- [Dataset]:

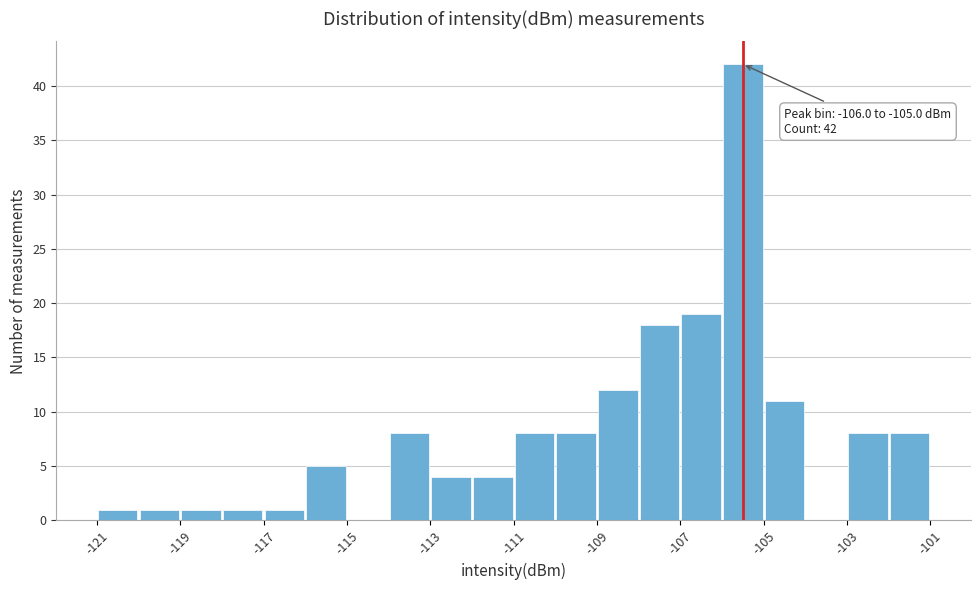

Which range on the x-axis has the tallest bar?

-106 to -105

---

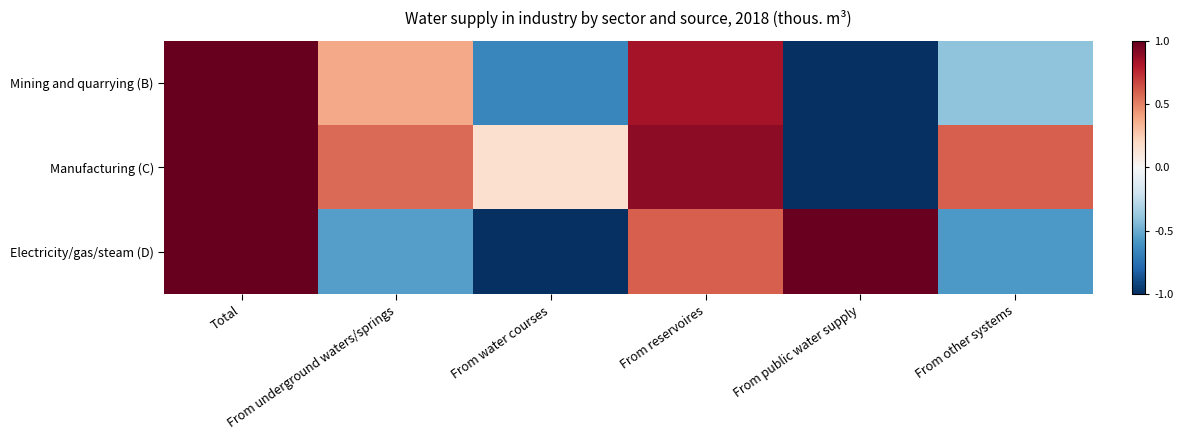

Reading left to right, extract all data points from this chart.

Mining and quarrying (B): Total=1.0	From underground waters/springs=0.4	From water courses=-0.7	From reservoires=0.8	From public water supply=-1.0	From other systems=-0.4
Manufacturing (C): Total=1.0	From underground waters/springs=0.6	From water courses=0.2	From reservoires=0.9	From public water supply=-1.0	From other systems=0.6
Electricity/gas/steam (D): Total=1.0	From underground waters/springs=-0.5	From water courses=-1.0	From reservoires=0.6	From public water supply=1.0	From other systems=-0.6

- [Instructions for the task]:
Pull out every line of the data above that contains the word "supply" and copy each one in full. Case counts when matching.

- [Response to the task]:
Mining and quarrying (B): Total=1.0	From underground waters/springs=0.4	From water courses=-0.7	From reservoires=0.8	From public water supply=-1.0	From other systems=-0.4
Manufacturing (C): Total=1.0	From underground waters/springs=0.6	From water courses=0.2	From reservoires=0.9	From public water supply=-1.0	From other systems=0.6
Electricity/gas/steam (D): Total=1.0	From underground waters/springs=-0.5	From water courses=-1.0	From reservoires=0.6	From public water supply=1.0	From other systems=-0.6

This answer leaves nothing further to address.